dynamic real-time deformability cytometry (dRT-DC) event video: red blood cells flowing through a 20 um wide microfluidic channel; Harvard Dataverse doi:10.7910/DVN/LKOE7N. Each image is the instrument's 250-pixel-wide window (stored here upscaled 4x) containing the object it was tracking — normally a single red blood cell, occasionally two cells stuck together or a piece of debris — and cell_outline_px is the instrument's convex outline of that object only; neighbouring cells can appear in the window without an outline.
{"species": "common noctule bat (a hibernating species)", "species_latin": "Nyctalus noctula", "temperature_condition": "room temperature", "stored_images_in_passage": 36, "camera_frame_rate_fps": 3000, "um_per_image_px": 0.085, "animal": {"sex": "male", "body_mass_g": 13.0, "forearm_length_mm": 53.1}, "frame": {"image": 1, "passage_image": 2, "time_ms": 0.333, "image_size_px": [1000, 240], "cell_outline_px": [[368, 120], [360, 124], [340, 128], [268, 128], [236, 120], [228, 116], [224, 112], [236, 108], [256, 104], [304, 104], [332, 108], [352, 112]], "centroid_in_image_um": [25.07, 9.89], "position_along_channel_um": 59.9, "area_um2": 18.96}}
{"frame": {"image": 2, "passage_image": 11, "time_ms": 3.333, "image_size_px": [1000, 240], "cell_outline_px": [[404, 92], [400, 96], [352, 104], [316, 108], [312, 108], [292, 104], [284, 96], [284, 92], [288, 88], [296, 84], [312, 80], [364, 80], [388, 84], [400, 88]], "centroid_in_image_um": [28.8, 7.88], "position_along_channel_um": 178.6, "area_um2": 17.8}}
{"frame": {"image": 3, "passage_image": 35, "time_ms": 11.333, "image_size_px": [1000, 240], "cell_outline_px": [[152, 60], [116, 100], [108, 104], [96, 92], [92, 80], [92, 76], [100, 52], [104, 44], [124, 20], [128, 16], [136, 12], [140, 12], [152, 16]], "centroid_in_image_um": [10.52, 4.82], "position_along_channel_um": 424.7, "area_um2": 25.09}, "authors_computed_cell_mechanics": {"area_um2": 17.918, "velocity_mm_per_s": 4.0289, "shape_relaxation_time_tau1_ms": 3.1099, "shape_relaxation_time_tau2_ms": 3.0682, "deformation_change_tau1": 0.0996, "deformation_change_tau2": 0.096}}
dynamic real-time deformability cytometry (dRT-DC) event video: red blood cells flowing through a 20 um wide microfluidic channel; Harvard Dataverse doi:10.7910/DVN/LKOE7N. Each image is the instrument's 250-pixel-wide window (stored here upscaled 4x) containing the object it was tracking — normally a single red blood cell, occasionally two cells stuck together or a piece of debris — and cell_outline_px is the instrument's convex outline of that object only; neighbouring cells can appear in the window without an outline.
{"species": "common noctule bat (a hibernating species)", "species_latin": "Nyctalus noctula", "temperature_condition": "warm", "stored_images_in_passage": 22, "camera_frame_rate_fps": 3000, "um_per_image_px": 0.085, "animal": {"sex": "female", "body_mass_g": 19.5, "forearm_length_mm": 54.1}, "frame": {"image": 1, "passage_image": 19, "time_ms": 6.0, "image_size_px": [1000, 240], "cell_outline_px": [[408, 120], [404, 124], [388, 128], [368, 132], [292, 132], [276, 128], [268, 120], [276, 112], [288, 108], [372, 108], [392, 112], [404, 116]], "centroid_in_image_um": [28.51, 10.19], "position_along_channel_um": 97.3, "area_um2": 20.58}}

=== PROBLEM ===
Retype every record above exactly as written.

=== EXPECTED OUTPUT ===
dynamic real-time deformability cytometry (dRT-DC) event video: red blood cells flowing through a 20 um wide microfluidic channel; Harvard Dataverse doi:10.7910/DVN/LKOE7N. Each image is the instrument's 250-pixel-wide window (stored here upscaled 4x) containing the object it was tracking — normally a single red blood cell, occasionally two cells stuck together or a piece of debris — and cell_outline_px is the instrument's convex outline of that object only; neighbouring cells can appear in the window without an outline.
{"species": "common noctule bat (a hibernating species)", "species_latin": "Nyctalus noctula", "temperature_condition": "room temperature", "stored_images_in_passage": 36, "camera_frame_rate_fps": 3000, "um_per_image_px": 0.085, "animal": {"sex": "male", "body_mass_g": 13.0, "forearm_length_mm": 53.1}, "frame": {"image": 1, "passage_image": 2, "time_ms": 0.333, "image_size_px": [1000, 240], "cell_outline_px": [[368, 120], [360, 124], [340, 128], [268, 128], [236, 120], [228, 116], [224, 112], [236, 108], [256, 104], [304, 104], [332, 108], [352, 112]], "centroid_in_image_um": [25.07, 9.89], "position_along_channel_um": 59.9, "area_um2": 18.96}}
{"frame": {"image": 2, "passage_image": 11, "time_ms": 3.333, "image_size_px": [1000, 240], "cell_outline_px": [[404, 92], [400, 96], [352, 104], [316, 108], [312, 108], [292, 104], [284, 96], [284, 92], [288, 88], [296, 84], [312, 80], [364, 80], [388, 84], [400, 88]], "centroid_in_image_um": [28.8, 7.88], "position_along_channel_um": 178.6, "area_um2": 17.8}}
{"frame": {"image": 3, "passage_image": 35, "time_ms": 11.333, "image_size_px": [1000, 240], "cell_outline_px": [[152, 60], [116, 100], [108, 104], [96, 92], [92, 80], [92, 76], [100, 52], [104, 44], [124, 20], [128, 16], [136, 12], [140, 12], [152, 16]], "centroid_in_image_um": [10.52, 4.82], "position_along_channel_um": 424.7, "area_um2": 25.09}, "authors_computed_cell_mechanics": {"area_um2": 17.918, "velocity_mm_per_s": 4.0289, "shape_relaxation_time_tau1_ms": 3.1099, "shape_relaxation_time_tau2_ms": 3.0682, "deformation_change_tau1": 0.0996, "deformation_change_tau2": 0.096}}
dynamic real-time deformability cytometry (dRT-DC) event video: red blood cells flowing through a 20 um wide microfluidic channel; Harvard Dataverse doi:10.7910/DVN/LKOE7N. Each image is the instrument's 250-pixel-wide window (stored here upscaled 4x) containing the object it was tracking — normally a single red blood cell, occasionally two cells stuck together or a piece of debris — and cell_outline_px is the instrument's convex outline of that object only; neighbouring cells can appear in the window without an outline.
{"species": "common noctule bat (a hibernating species)", "species_latin": "Nyctalus noctula", "temperature_condition": "warm", "stored_images_in_passage": 22, "camera_frame_rate_fps": 3000, "um_per_image_px": 0.085, "animal": {"sex": "female", "body_mass_g": 19.5, "forearm_length_mm": 54.1}, "frame": {"image": 1, "passage_image": 19, "time_ms": 6.0, "image_size_px": [1000, 240], "cell_outline_px": [[408, 120], [404, 124], [388, 128], [368, 132], [292, 132], [276, 128], [268, 120], [276, 112], [288, 108], [372, 108], [392, 112], [404, 116]], "centroid_in_image_um": [28.51, 10.19], "position_along_channel_um": 97.3, "area_um2": 20.58}}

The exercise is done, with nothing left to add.